What horrific desperation drives these men, these clones, to experiment on one of their one? What do they hope to discover through their observations? You don't answer these questions and that's okay. It certainly adds to the mystery and I'd say that feeling of not knowing riding on my shoulders through the entire story fits well with the contest challenge. Although, I won't pretend to fully understand the whole liminal spaces thing (I'm not expecting my contest entry to score too high).

I don't really see any issues in the story I can poke at to bring to your attention. In fact, I'm probably just wasting your time here. It got me asking questions and that's something I appreciate in a story. You do a good job of explaining away the narrator's odd behavior such as why they aren't more alarmed, etc. It made the narrator seem wrong or inhuman in some way. That got me wondering what was done to this person to make him the way he is. I figured not remembering how he got there or even how long he'd been there barely scratches the surface of whatever was done to him. The ending answered a little of that for me, but it still leaves me with plenty to think about.

His lack of emotion other than some basic curiosity and mild concern adds even more to that feeling he's a big part of whatever is going on. Of course, the situation he finds himself in is messed up, but for me it all points back to him and his nearly affectless behavior. His astute observations of his surroundings and the realization he's being observed seem like foreshadowing to me. Whether intentional or not, it's a nice touch.

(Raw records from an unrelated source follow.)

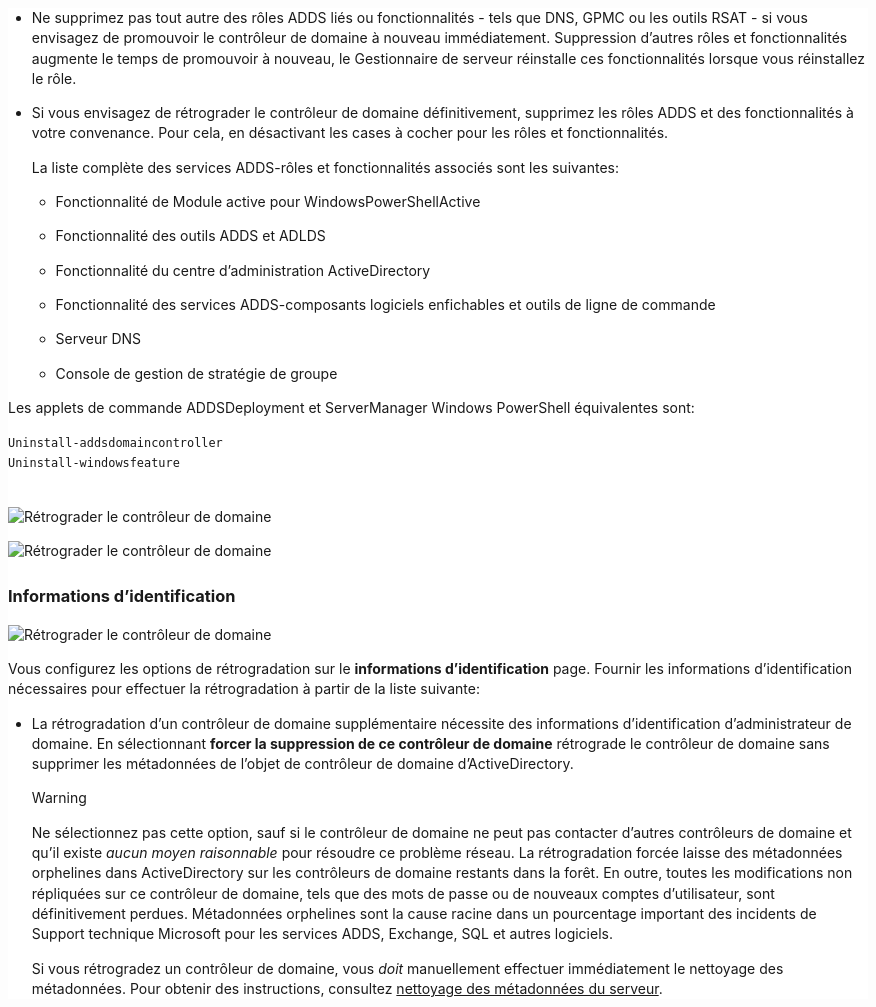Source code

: -   Ne supprimez pas tout autre des rôles ADDS liés ou fonctionnalités - tels que DNS, GPMC ou les outils RSAT - si vous envisagez de promouvoir le contrôleur de domaine à nouveau immédiatement. Suppression d’autres rôles et fonctionnalités augmente le temps de promouvoir à nouveau, le Gestionnaire de serveur réinstalle ces fonctionnalités lorsque vous réinstallez le rôle.  
  
-   Si vous envisagez de rétrograder le contrôleur de domaine définitivement, supprimez les rôles ADDS et des fonctionnalités à votre convenance. Pour cela, en désactivant les cases à cocher pour les rôles et fonctionnalités.  
  
    La liste complète des services ADDS-rôles et fonctionnalités associés sont les suivantes:  
  
    -   Fonctionnalité de Module active pour WindowsPowerShellActive  
  
    -   Fonctionnalité des outils ADDS et ADLDS  
  
    -   Fonctionnalité du centre d’administration ActiveDirectory  
  
    -   Fonctionnalité des services ADDS-composants logiciels enfichables et outils de ligne de commande  
  
    -   Serveur DNS  
  
    -   Console de gestion de stratégie de groupe  
  
Les applets de commande ADDSDeployment et ServerManager Windows PowerShell équivalentes sont:  
  
```  
Uninstall-addsdomaincontroller  
Uninstall-windowsfeature  
  
```  
  
![Rétrograder le contrôleur de domaine](media/Demoting-Domain-Controllers-and-Domains--Level-200-/ADDS_RRW_TR_RemoveFeatures.png)  
  
![Rétrograder le contrôleur de domaine](media/Demoting-Domain-Controllers-and-Domains--Level-200-/ADDS_RRW_TR_Demote.png)  
  
### <a name="credentials"></a>Informations d’identification  
![Rétrograder le contrôleur de domaine](media/Demoting-Domain-Controllers-and-Domains--Level-200-/ADDS_RRW_TR_Credentials.png)  
  
Vous configurez les options de rétrogradation sur le **informations d’identification** page. Fournir les informations d’identification nécessaires pour effectuer la rétrogradation à partir de la liste suivante:  
  
-   La rétrogradation d’un contrôleur de domaine supplémentaire nécessite des informations d’identification d’administrateur de domaine. En sélectionnant **forcer la suppression de ce contrôleur de domaine** rétrograde le contrôleur de domaine sans supprimer les métadonnées de l’objet de contrôleur de domaine d’ActiveDirectory.  
  
    > [!WARNING]  
    > Ne sélectionnez pas cette option, sauf si le contrôleur de domaine ne peut pas contacter d’autres contrôleurs de domaine et qu’il existe *aucun moyen raisonnable* pour résoudre ce problème réseau. La rétrogradation forcée laisse des métadonnées orphelines dans ActiveDirectory sur les contrôleurs de domaine restants dans la forêt. En outre, toutes les modifications non répliquées sur ce contrôleur de domaine, tels que des mots de passe ou de nouveaux comptes d’utilisateur, sont définitivement perdues. Métadonnées orphelines sont la cause racine dans un pourcentage important des incidents de Support technique Microsoft pour les services ADDS, Exchange, SQL et autres logiciels.  
    >   
    > Si vous rétrogradez un contrôleur de domaine, vous *doit* manuellement effectuer immédiatement le nettoyage des métadonnées. Pour obtenir des instructions, consultez [nettoyage des métadonnées du serveur](https://technet.microsoft.com/library/cc816907(WS.10).aspx).  
  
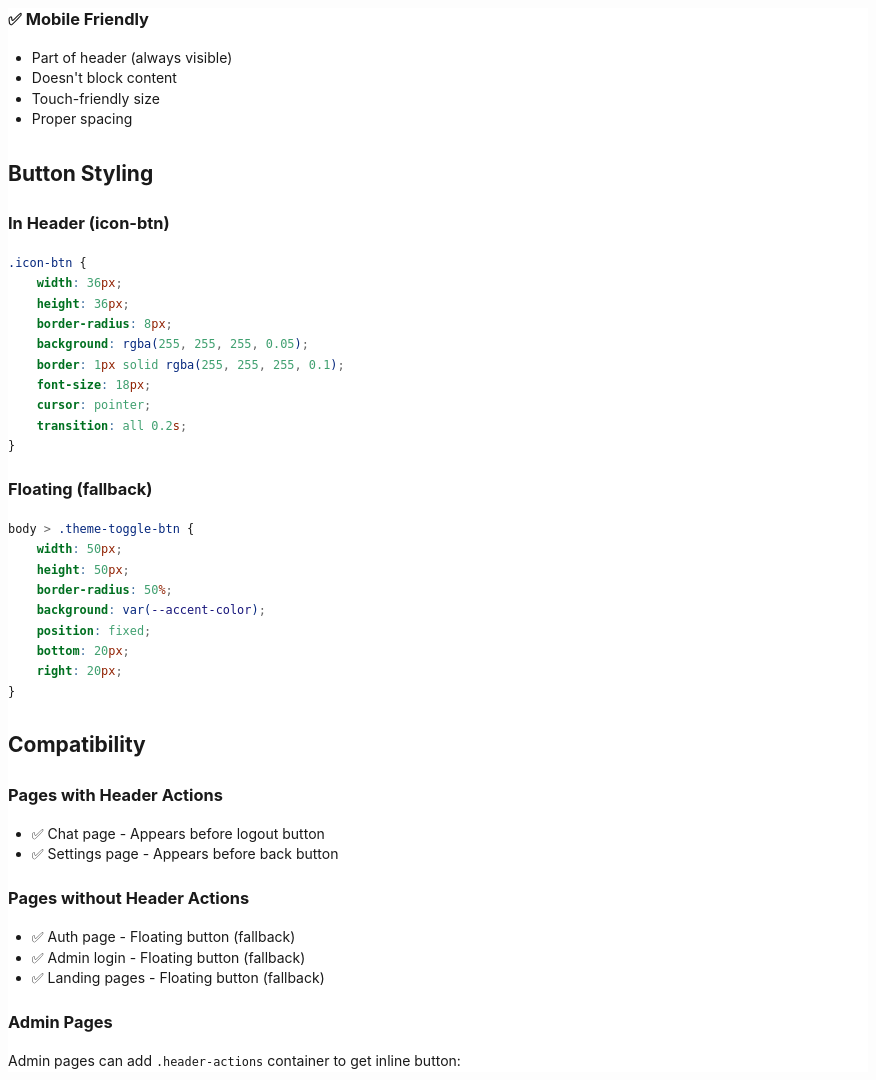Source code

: ### ✅ Mobile Friendly
- Part of header (always visible)
- Doesn't block content
- Touch-friendly size
- Proper spacing

## Button Styling

### In Header (icon-btn)
```css
.icon-btn {
    width: 36px;
    height: 36px;
    border-radius: 8px;
    background: rgba(255, 255, 255, 0.05);
    border: 1px solid rgba(255, 255, 255, 0.1);
    font-size: 18px;
    cursor: pointer;
    transition: all 0.2s;
}
```

### Floating (fallback)
```css
body > .theme-toggle-btn {
    width: 50px;
    height: 50px;
    border-radius: 50%;
    background: var(--accent-color);
    position: fixed;
    bottom: 20px;
    right: 20px;
}
```

## Compatibility

### Pages with Header Actions
- ✅ Chat page - Appears before logout button
- ✅ Settings page - Appears before back button

### Pages without Header Actions
- ✅ Auth page - Floating button (fallback)
- ✅ Admin login - Floating button (fallback)
- ✅ Landing pages - Floating button (fallback)

### Admin Pages
Admin pages can add `.header-actions` container to get inline button:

Anyway, I hope you can find something useful in my ramblings. I don't want to take up too much of your time, so I'll end this by saying I enjoyed your story and good luck in the contest.

A strong draft[]

TetsuyaH (talk) 01:22, 26 August 2022 (UTC) I think an experiment / log entry style was definitely a good way to go for this competiton and the mystery of the files recorded certainly lends itself to the image that you were given. I have to say you did surprise me with the experiment take and didn't fall into the usual tropes. I was immediately intrigued and I found myself constantly wondering about the figures, about how the test subject could survive without needing food or water and what it was all for. I think you give us just enough so that the story isn't boring and just enough to have the reader begging for more. If you choose not to expand in a later draft I don't think that would be a bad thing. All in all it was an enjoyable read and I wish you the best of luck in the contest as a fellow participant!